秦月朦的眼尾微不可見的上挑了一下,隨後皺起眉頭,一臉為難地搖頭:“長姐,你這是聽誰說的,我可沒有那種好東西。”

“月朦,我知道你有。你拿出來給我借用一下,我若懷上身孕,定然少不了你的好處。”秦月染雙眼緊盯著她,眼底寫滿了迫切。
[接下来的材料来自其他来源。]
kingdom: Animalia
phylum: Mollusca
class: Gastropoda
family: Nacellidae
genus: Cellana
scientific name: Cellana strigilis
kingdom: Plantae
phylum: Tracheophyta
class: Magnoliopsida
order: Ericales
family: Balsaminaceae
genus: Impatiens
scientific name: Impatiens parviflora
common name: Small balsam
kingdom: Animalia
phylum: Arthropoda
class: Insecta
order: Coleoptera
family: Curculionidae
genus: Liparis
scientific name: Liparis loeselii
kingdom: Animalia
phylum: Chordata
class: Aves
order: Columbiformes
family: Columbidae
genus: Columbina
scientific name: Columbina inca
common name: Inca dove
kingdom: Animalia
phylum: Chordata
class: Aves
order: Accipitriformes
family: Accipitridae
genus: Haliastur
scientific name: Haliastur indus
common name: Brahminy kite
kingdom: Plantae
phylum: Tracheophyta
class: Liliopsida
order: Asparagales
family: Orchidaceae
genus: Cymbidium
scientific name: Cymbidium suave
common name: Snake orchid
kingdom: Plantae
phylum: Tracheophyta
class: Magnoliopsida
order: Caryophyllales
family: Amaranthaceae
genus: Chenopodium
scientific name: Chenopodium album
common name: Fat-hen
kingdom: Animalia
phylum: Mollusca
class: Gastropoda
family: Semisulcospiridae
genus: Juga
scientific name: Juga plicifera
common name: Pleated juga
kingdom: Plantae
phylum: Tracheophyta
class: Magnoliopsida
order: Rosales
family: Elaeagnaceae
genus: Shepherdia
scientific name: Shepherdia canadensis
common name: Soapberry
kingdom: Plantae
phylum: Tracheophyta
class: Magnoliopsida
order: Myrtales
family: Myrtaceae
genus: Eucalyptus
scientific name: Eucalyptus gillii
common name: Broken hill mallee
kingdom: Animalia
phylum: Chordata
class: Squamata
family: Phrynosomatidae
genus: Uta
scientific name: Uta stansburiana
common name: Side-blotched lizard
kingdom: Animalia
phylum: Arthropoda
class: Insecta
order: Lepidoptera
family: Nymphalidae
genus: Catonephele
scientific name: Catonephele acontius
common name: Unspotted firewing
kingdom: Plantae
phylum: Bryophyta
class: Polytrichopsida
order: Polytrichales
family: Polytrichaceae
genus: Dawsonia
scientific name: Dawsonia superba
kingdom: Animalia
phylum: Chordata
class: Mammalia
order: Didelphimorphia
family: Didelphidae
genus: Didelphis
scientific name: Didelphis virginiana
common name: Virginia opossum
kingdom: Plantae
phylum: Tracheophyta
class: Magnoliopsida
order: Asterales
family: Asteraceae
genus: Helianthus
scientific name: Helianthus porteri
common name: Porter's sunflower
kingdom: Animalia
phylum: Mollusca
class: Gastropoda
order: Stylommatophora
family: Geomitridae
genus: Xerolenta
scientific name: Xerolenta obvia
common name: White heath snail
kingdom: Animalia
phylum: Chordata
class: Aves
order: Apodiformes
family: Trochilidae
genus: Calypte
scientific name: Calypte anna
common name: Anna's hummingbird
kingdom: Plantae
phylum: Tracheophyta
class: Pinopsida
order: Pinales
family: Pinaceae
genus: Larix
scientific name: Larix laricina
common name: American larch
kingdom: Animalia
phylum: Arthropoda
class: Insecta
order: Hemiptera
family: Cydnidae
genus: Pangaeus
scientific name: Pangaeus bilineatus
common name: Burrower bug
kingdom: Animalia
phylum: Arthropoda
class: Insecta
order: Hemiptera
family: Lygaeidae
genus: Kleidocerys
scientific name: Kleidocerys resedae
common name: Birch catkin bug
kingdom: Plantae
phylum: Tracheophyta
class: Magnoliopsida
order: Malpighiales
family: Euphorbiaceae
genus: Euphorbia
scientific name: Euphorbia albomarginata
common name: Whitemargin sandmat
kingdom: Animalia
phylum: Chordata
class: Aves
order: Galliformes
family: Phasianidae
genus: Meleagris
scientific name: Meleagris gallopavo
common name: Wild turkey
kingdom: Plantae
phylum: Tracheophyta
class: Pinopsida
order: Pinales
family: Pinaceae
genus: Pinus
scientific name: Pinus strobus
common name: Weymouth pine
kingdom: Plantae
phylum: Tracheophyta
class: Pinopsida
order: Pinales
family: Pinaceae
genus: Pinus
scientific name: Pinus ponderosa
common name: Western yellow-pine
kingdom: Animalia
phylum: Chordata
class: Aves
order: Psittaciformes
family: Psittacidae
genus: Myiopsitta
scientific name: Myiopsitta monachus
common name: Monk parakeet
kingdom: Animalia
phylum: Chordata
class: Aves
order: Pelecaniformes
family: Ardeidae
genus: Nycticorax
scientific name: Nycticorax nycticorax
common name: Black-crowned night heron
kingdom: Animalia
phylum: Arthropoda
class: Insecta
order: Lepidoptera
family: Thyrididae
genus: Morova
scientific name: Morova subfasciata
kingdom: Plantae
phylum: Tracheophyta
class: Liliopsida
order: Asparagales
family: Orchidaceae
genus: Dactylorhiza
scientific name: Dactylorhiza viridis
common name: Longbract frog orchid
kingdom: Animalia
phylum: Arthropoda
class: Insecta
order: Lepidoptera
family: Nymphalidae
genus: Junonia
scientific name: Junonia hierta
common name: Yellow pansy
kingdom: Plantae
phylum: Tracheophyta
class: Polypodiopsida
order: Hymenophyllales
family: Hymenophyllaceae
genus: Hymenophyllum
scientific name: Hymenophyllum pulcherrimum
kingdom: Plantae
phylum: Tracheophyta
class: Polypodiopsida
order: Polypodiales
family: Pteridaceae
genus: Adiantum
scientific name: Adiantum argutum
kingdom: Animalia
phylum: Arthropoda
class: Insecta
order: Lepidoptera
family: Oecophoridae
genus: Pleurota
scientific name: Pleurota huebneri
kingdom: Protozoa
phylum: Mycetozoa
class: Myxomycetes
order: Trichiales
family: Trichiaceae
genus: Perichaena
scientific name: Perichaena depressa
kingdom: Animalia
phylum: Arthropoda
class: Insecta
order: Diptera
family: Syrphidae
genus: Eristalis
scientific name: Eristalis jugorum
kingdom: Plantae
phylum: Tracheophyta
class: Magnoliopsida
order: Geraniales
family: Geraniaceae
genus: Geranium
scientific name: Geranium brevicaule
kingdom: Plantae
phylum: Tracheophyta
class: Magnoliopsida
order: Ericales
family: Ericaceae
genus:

“長姐誤會了吧,我真的沒有。再說了,你能給我什麽好處?”

秦月朦像是聽到笑話,嘲諷地笑出聲來,“論身份,我如今是 太子身邊的側妃,等日後太子榮登大寶,我就是貴妃,一人之下,萬人之上。而你呢,日後就算是五皇子受封,封個王爺出來,你卻連王妃也算不上,隻是一個側妃,到時候品階不知道比我低多少,你還能給我什麽好處?”

“你……”

被秦月朦這般譏諷,秦月染的清麗的臉龐當即就氣白了,可反駁的話,卻一句也說不出口。

“長姐,我若是你,就不會用這種語氣,跟態度來求人了。”

秦月朦笑了一下就再無表情,一臉陰沉地看著秦月染,說話的聲音也變得冷冰冰的,“你如今是什麽狀況,你還搞不清楚嗎?求人,就該有一個求人的樣子。”

“你……你想怎麽樣?”秦月染藏在袖子裏的雙手已經握成了拳頭,克製著情緒,麵色平靜地詢問。

“嗬嗬,秦月染,你好好想想,在我兒時,為了能讓你給你娘那說一句好話去請大夫,我是如何跪下來求你的?”